The Kerala, India, -born physicist made seminal contributions in quantum mechanics and particle theory.

By Jose Plackatt

George Sudarshan

Renowned Indian American physicist George Sudarshan, 86, whose seminal contributions in quantum mechanics and particle theory earned him several Nobel Prize nominations, passed away in Austin, TX, in the early hours of Monday.

The internationally acclaimed physicist was a Professor Emeritus at the Department of Physics, at the University of Texas at Austin, from where he had retired in 2016.

Sudarshan, who had been a member of the faculty at the school since 1969, founded and directed its Center for Particle Theory. The center was instrumental in gaining international reputation for UT Austin, especially in physics.

He also taught at the Indian Institute of Science.

Among the India-born physicist’s noteworthy contributions were the V-A theory of weak interactions and the quantum theory of optical coherence.  Both were groundbreaking concepts in the field.

Sudarshan is also credited with predicting the existence of Tachyons, which are particles that travel faster than light.

Ennackal Chandy George Sudarshan was born in Pallam, in the district of Kottayam, Kerala, on September 16, 1931.

He studied at CMS College in his hometown of Kottayam, Madras Christian College and the University of Madras, from where he completed a master’s in 1952.

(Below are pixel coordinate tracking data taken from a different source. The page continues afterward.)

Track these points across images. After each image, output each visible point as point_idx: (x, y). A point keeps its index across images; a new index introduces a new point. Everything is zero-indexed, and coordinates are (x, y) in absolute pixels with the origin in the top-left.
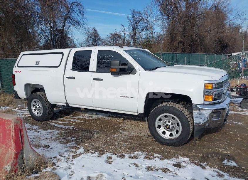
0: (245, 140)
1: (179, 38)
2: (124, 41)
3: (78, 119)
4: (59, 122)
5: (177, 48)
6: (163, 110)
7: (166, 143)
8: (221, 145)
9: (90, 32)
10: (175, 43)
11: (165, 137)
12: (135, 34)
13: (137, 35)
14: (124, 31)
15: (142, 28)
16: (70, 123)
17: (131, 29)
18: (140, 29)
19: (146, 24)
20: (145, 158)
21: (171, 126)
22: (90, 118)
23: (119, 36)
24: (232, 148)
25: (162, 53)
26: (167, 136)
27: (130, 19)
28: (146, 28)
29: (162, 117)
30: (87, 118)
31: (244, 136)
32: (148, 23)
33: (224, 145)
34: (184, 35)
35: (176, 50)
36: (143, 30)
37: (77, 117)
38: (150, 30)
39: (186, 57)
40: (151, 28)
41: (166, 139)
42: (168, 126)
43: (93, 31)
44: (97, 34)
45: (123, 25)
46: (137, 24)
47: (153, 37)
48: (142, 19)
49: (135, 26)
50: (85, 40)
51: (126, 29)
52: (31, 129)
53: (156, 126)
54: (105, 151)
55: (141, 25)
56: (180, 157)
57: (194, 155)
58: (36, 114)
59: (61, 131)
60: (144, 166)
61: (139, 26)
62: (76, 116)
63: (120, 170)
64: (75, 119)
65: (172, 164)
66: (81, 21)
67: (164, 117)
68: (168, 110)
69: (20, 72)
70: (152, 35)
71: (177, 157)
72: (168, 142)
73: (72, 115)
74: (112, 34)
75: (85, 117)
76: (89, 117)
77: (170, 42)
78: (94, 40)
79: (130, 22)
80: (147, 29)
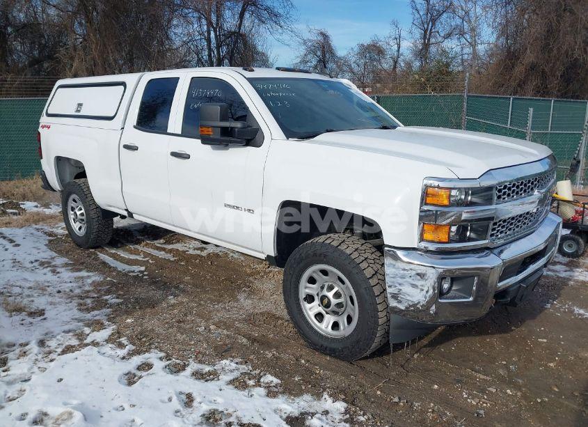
0: (572, 371)
1: (530, 57)
2: (396, 62)
3: (171, 251)
4: (122, 255)
5: (521, 85)
6: (315, 255)
7: (320, 345)
8: (482, 377)
9: (310, 41)
10: (519, 70)
11: (321, 329)
12: (426, 46)
13: (433, 49)
14: (398, 39)
15: (448, 29)
16: (146, 259)
17: (418, 33)
18: (442, 35)
19: (459, 21)
20: (231, 382)
21: (334, 301)
22: (198, 252)
23: (380, 52)
24: (508, 391)
25: (468, 96)
26: (325, 327)
27: (419, 7)
28: (457, 31)
29: (314, 272)
30: (191, 252)
31: (576, 357)
32: (466, 18)
33: (488, 378)
34: (546, 48)
35: (519, 89)
36: (448, 36)
37: (170, 247)
38: (468, 37)
39: (531, 109)
40: (473, 30)
41: (322, 335)
42: (326, 301)
43: (320, 38)
44: (330, 46)
45: (395, 24)
46: (434, 21)
47: (475, 55)
48: (448, 8)
49: (430, 25)
50: (299, 60)
51: (403, 34)
52: (46, 265)
53: (302, 295)
54: (153, 346)
55: (446, 22)
56: (326, 395)
57: (376, 396)
58: (77, 229)
59: (105, 278)
60: (205, 408)
61: (439, 26)
62: (172, 243)
63: (134, 406)
64: (164, 249)
65: (285, 416)
66: (281, 11)
67: (321, 274)
68: (325, 256)
69: (49, 127)
70: (474, 50)
71: (318, 396)
72: (325, 344)
73: (162, 241)
74: (363, 45)
75: (189, 248)
76: (198, 249)
77: (504, 68)
78: (320, 61)
79: (417, 16)
80: (462, 34)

Sudarshan came to the United States to enroll at the University of Rochester, where he worked with renowned physician Robert Marshak. He completed the doctoral degree in 1958.

He joined UT-Austin after earning a D.Sc. from University of Wisconsin, Milwaukee in 1969.

Among the dozens of accolades he won include the coveted Padma Bhushan in 1974, and a Padma Vibhusha, the second-highest civilian award given by the Government of India, in 2007.

He also won the UT-Austin Presidential Citation in 2005-2006 — the most prestigious award given by the school to its faculty.

Another major award he won was the Dirac Medal, which he won along with Nicola Cabibbo, for describing fundamental forces of nature.

Sudarshan was married to Lalita, whom he met while in school and married in 1954.